Another technique involves one more qualification step: model-based litho simulation is run on an ambit of the particular matched yield-detractor pattern area. If the model-based litho check turns positive, the match is flagged as a lithography hotspot. This method runs approximately 50 to 100 times faster than full simulation-based lithography analysis. It has become very popular for analyzing lithography effects in the implementation environment, because designers needn’t wait the 40 to 50 hours for full-simulation analysis to complete.

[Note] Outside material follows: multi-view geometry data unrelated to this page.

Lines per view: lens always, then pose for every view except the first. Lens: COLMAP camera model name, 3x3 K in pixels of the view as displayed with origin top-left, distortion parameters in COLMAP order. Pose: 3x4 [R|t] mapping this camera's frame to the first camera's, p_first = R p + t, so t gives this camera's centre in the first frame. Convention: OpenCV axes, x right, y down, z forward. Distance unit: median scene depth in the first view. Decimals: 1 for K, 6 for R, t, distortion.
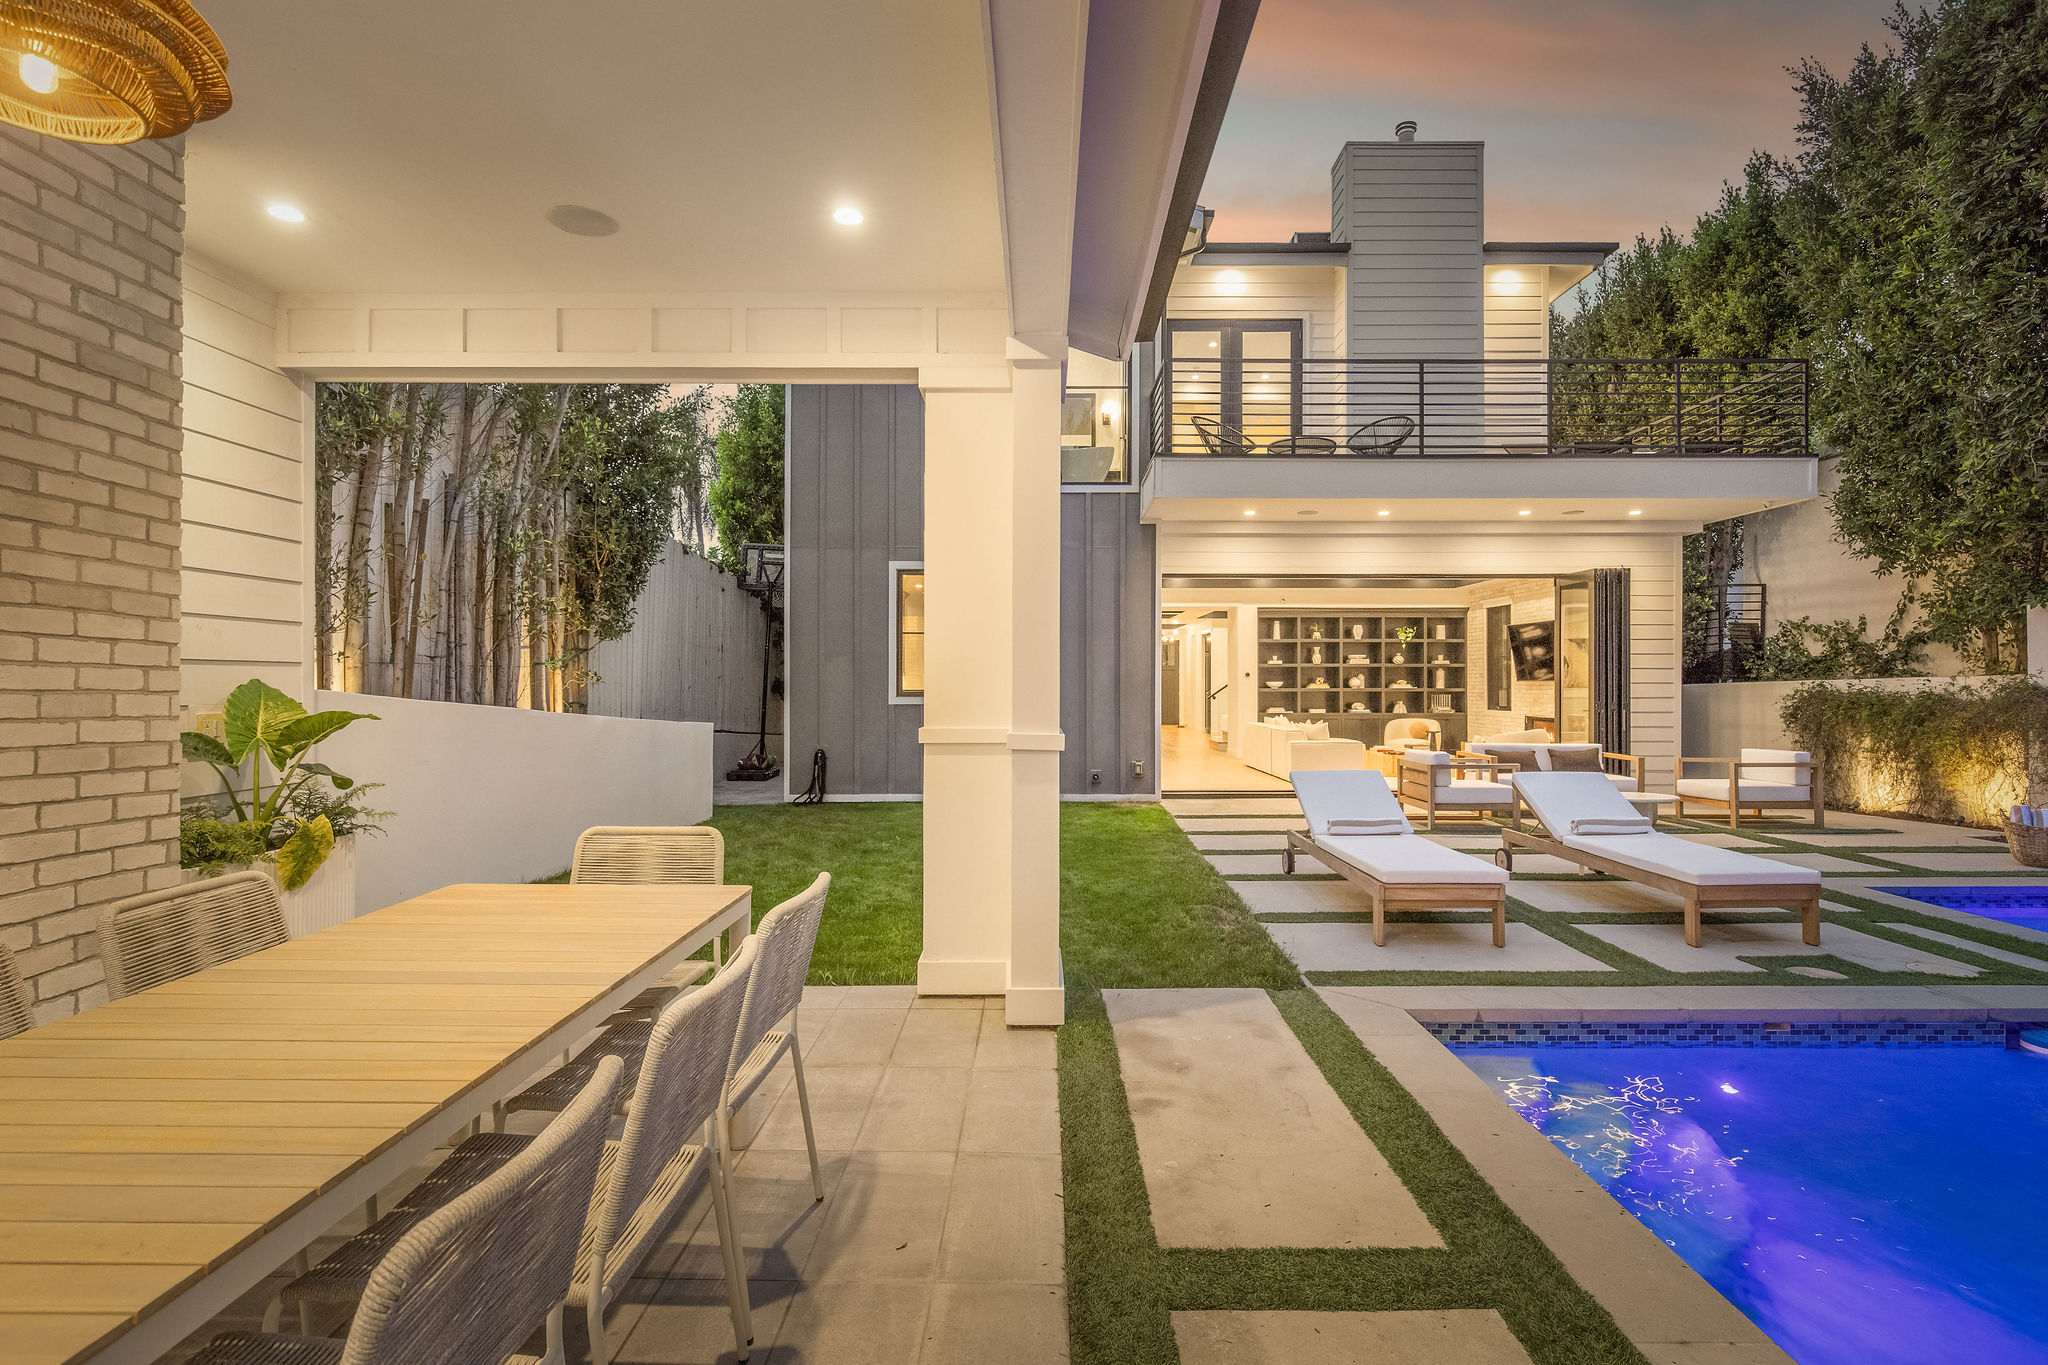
lens RADIAL K [[974.2, 0, 1034.0], [0, 974.2, 680.5], [0, 0, 1]] dist [-0.006467, 0.001507]
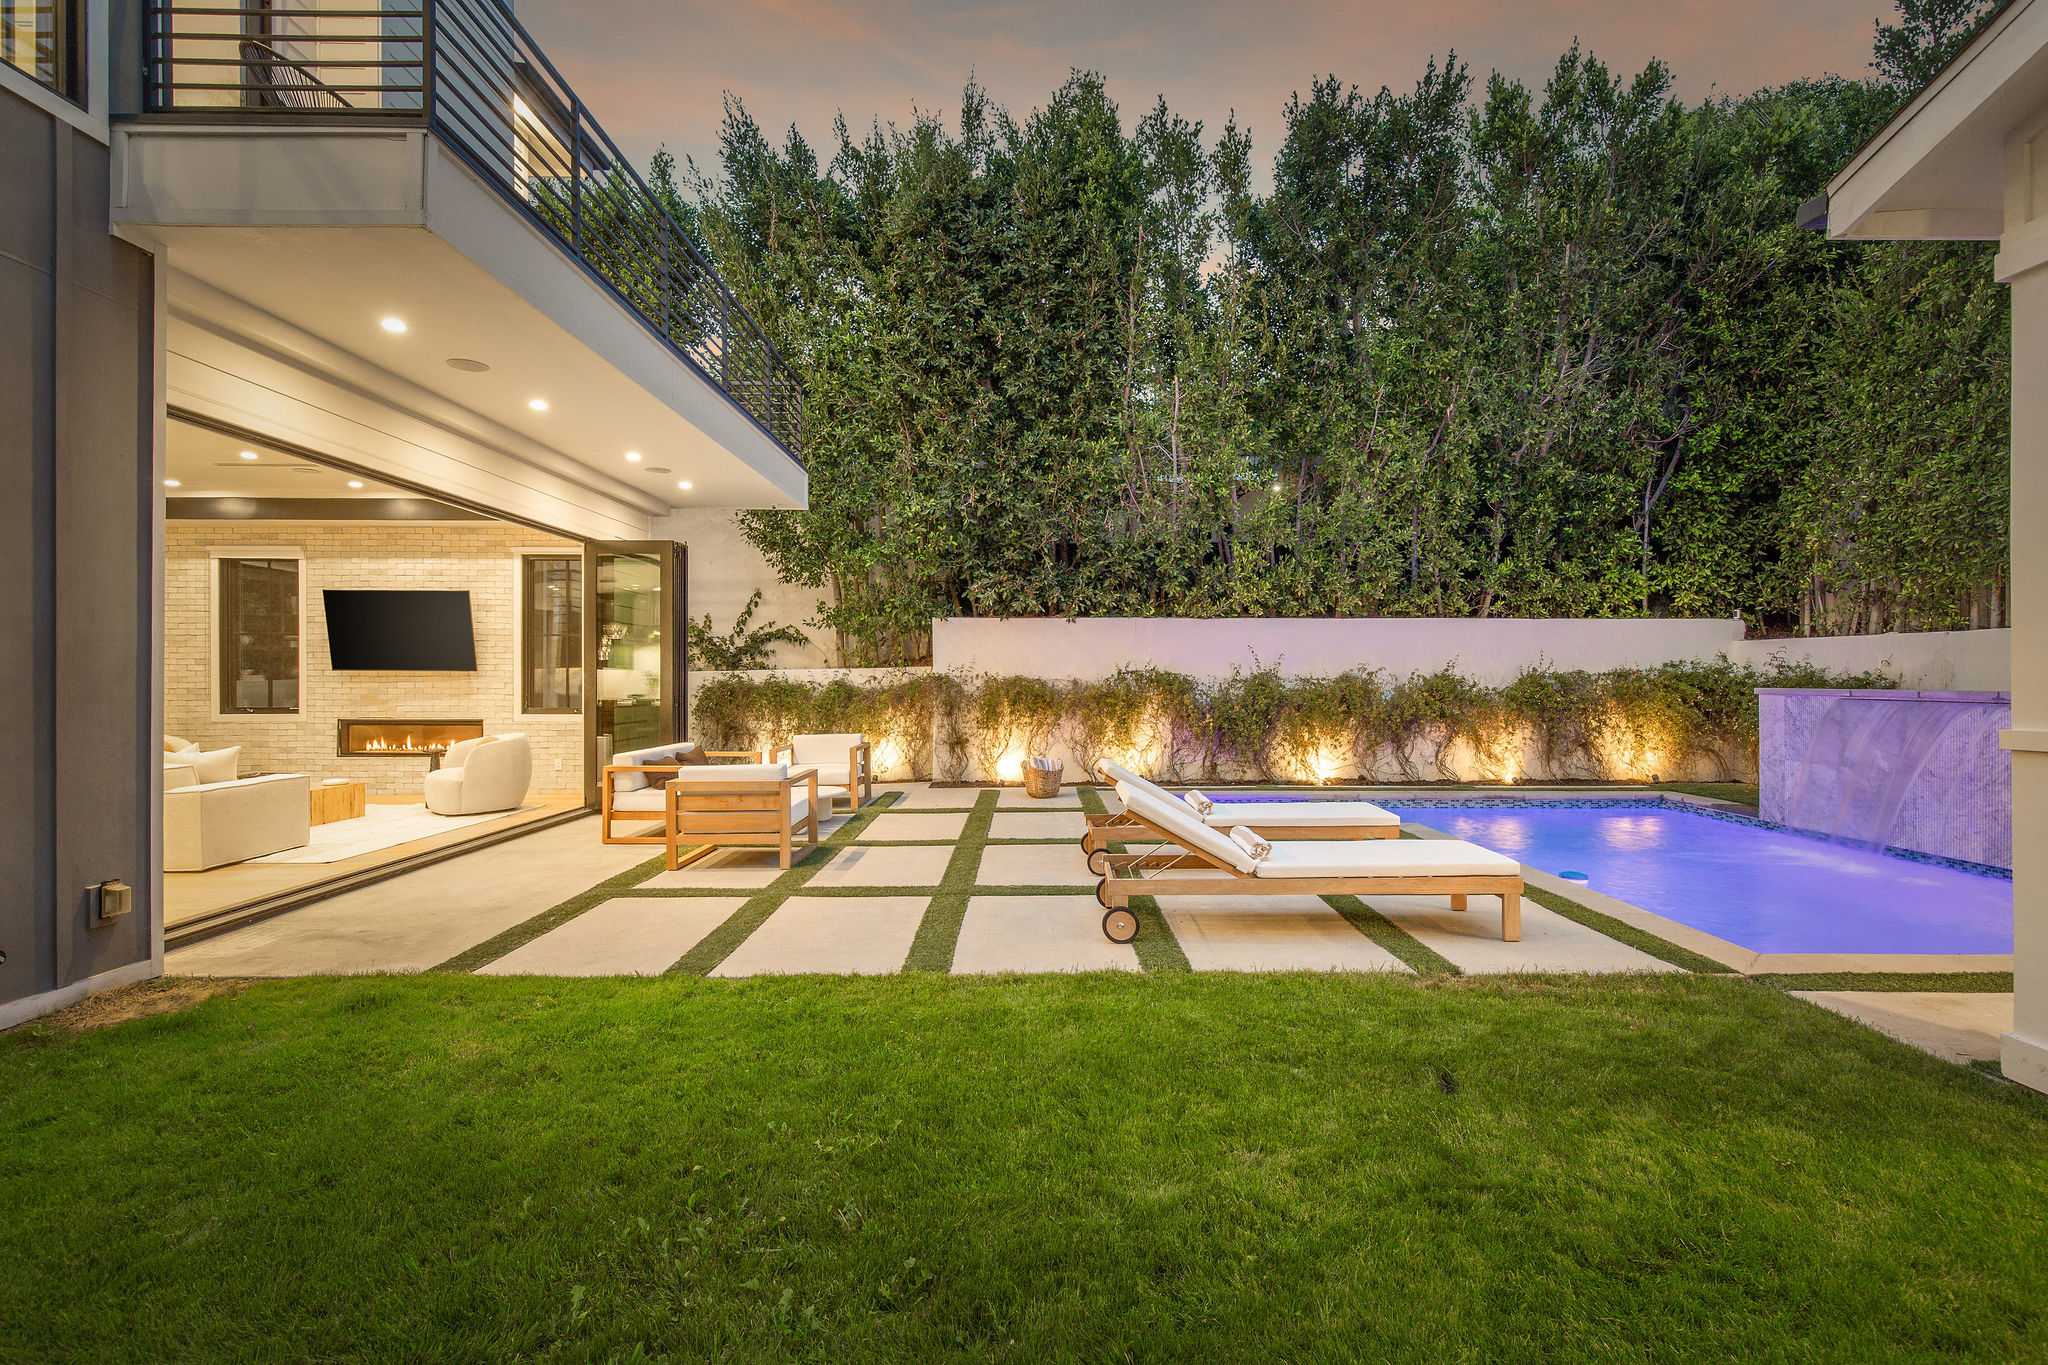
lens RADIAL K [[918.0, 0, 1021.5], [0, 918.0, 681.6], [0, 0, 1]] dist [0.003312, -0.000448]
pose [[0.020834, -0.001825, 0.999781, -0.232932], [-0.003632, 0.999992, 0.001901, 0.009367], [-0.999776, -0.003670, 0.020827, 0.644956]]
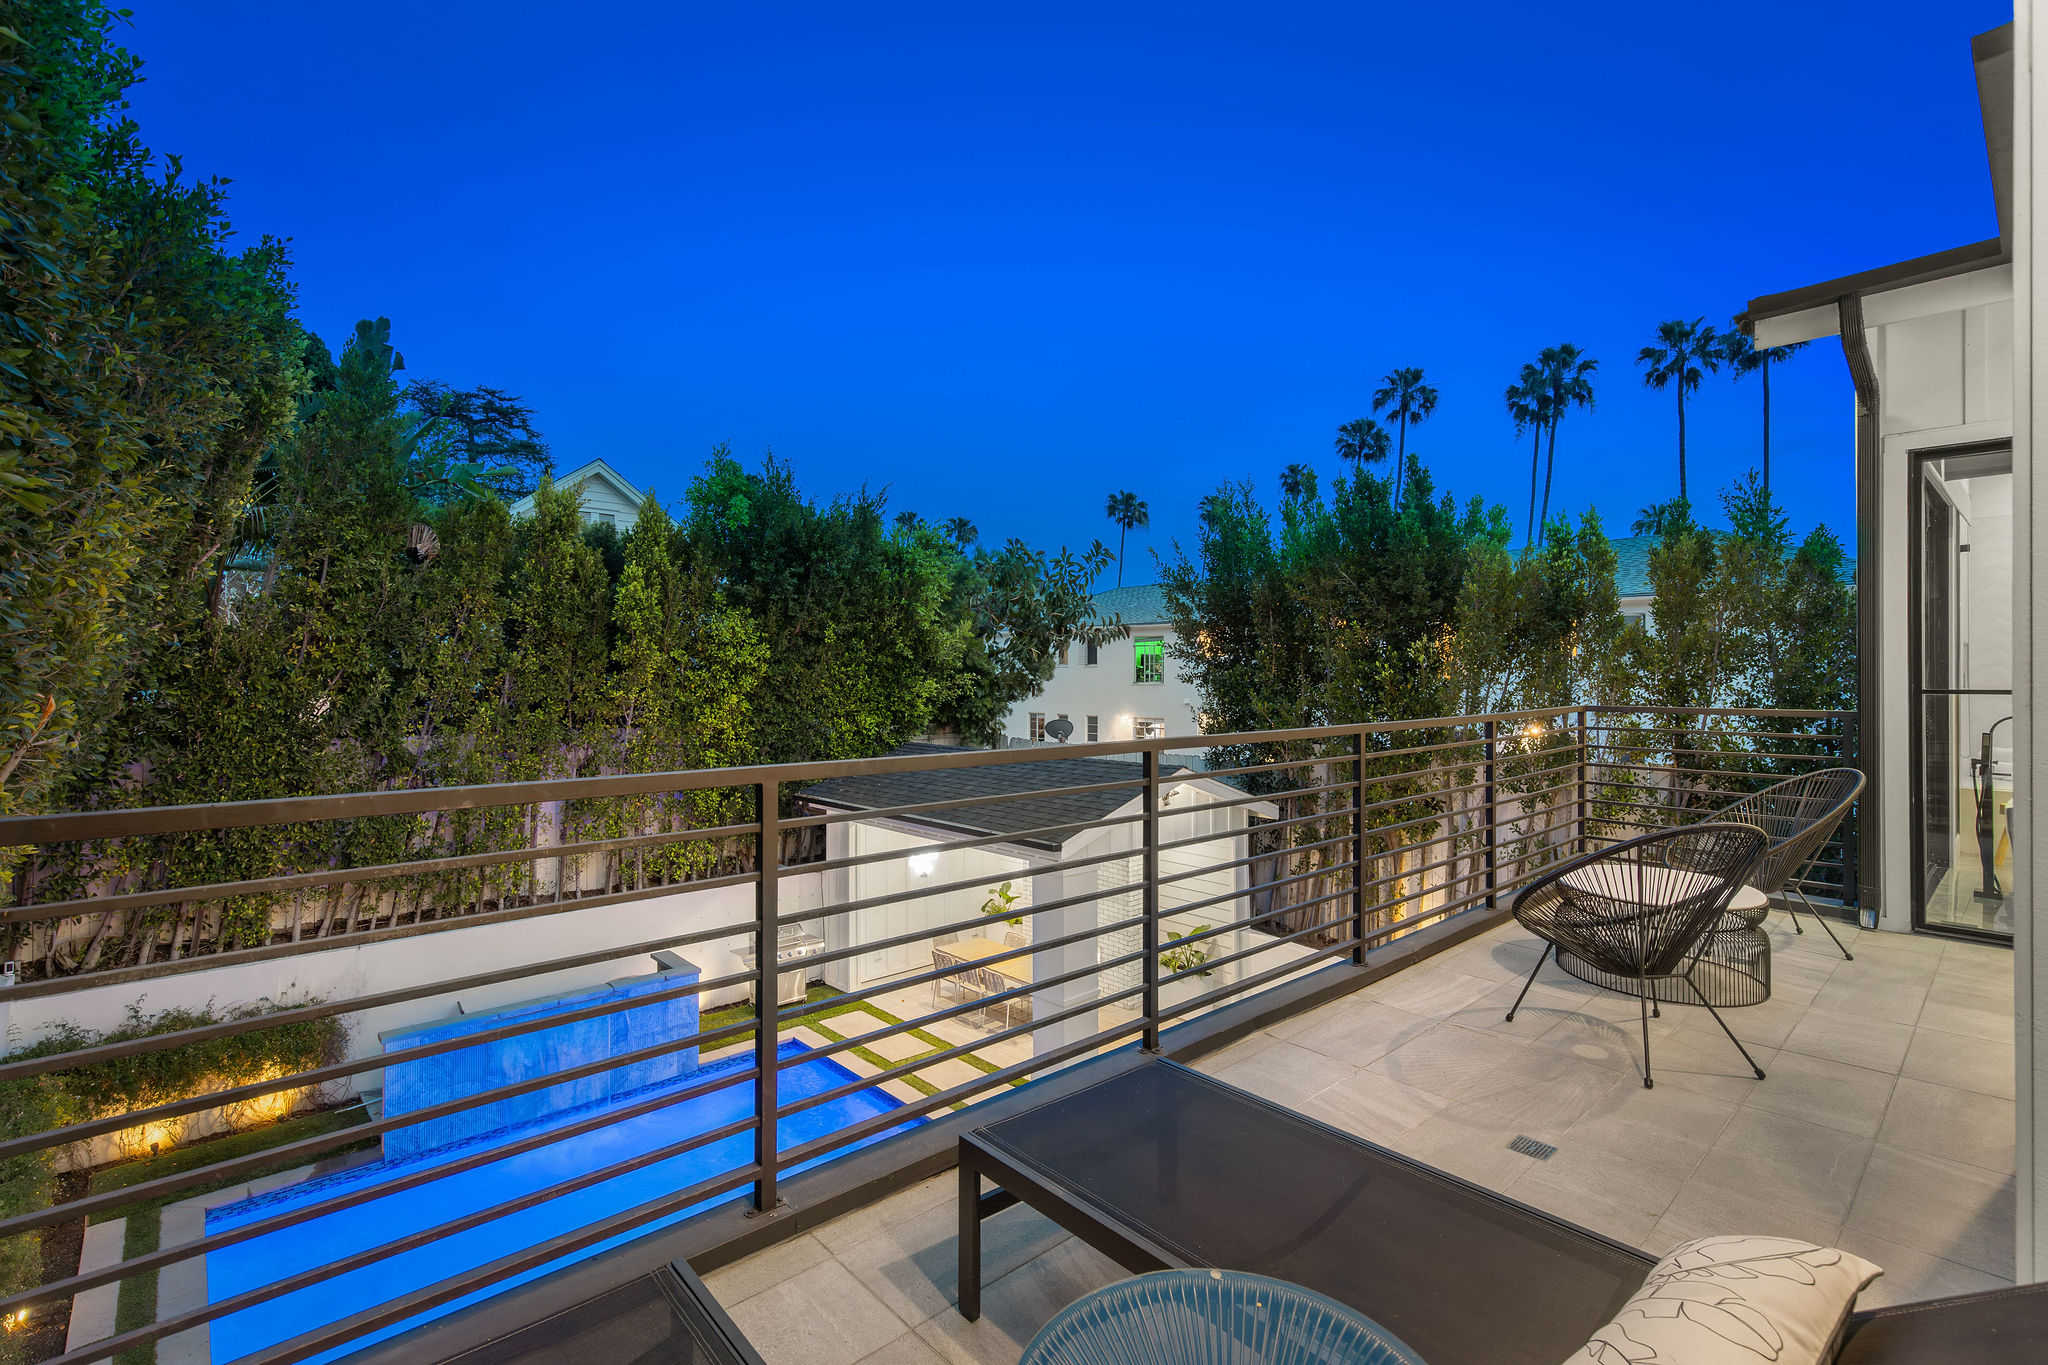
lens RADIAL K [[918.0, 0, 1034.1], [0, 918.0, 674.9], [0, 0, 1]] dist [0.003312, -0.000448]
pose [[-0.736736, -0.002366, -0.676177, 0.668587], [0.001389, 0.999986, -0.005013, -0.303656], [0.676179, -0.004633, -0.736723, 1.043851]]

Litho unfriendly patterns (LUPs) are used to detect lithography hotspots (Fig. 3, again). A library of LUPs can be provided to the place-and-route system, which then detects if any portion of the design matches any patterns specified in the LUP library. If there’s a match, then it’s either flagged as a litho hotspot violation or automatically sent to a more detailed view (using full simulation-based lithography analysis).

Reducing runtime while getting signoff-quality lithography analysis can also be accomplished by first kicking off a batch job to perform full simulation lithography analysis on a 95% complete design. If there are no issues, the designer then can continue to close timing, power, and area on the design. At the final stage of the process, when the design meets all timing, power, and area requirements, an incremental lithography analysis can be run just on the parts of the design that have changed.

As mentioned earlier, the main motivation behind these methods is to complete the lithography analysis in the most efficient manner.